Christ’s love took him to the cross. It’s one thing to be an iconoclast and resist the ways of the world. It’s another to see the cross and all it meant ahead and not run away. Such love for humanity. Such love for the people. Such love for his followers and friends, a love so profound that he laid down his life for them, and through them, all.

In my first month of Clinical Pastoral Education at Albany Medical Center in New York, I faced many challenges, tragedies, griefs. I ministered to people in the saddest, most traumatic moments of their lives, the question “why God?” loud and unavoidable. 

In the wake of this, who did I turn to for strength, for comfort, for peace?

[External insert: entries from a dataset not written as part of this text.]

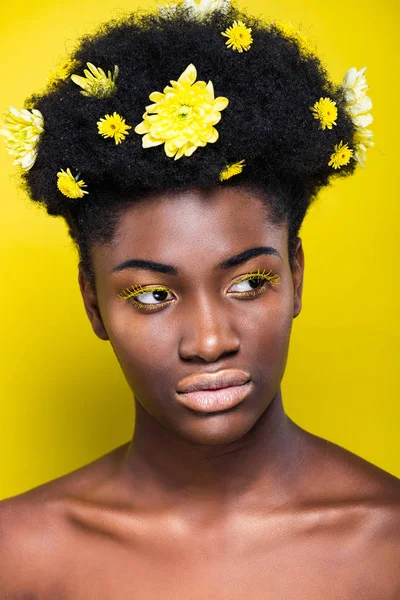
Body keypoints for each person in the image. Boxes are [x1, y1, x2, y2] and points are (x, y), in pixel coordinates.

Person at [0, 1, 399, 597]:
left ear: (295, 274)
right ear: (92, 304)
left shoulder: (388, 549)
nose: (211, 341)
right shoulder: (17, 555)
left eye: (249, 283)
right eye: (154, 294)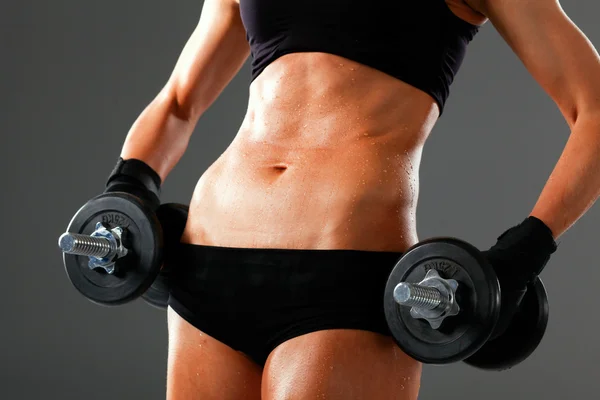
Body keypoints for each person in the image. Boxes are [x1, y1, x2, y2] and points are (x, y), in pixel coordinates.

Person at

Who was it that I turned to light my way and give me hope in the wake of a heartbreaking visit? Was it the Buddha? Was it Kuan-yin, the Bodhisattva of Compassion? No, it was Jesus, the one you sang about and love. 

One evening, disaster struck and I was the on-call chaplain called to comfort a shattered family in the ER. After meeting with the family, I walked the dimly lit corridor back to the on-call sleeping room. An image of Jesus came into my mind. It was an image of Jesus we see a lot, like the one in St. John’s Cemetery where grandpa is buried. Jesus is alive, his arms open wide, ready to embrace the weary and burdened, including me that night and including the one’s I just prayed for in the torrents of grief.

So, do I love Jesus? With every fiber of my being.

And for this, in many ways, I have you to thank. Your love of Jesus moved you to sing of him so much. I learned those songs. I sing them myself now and mean them.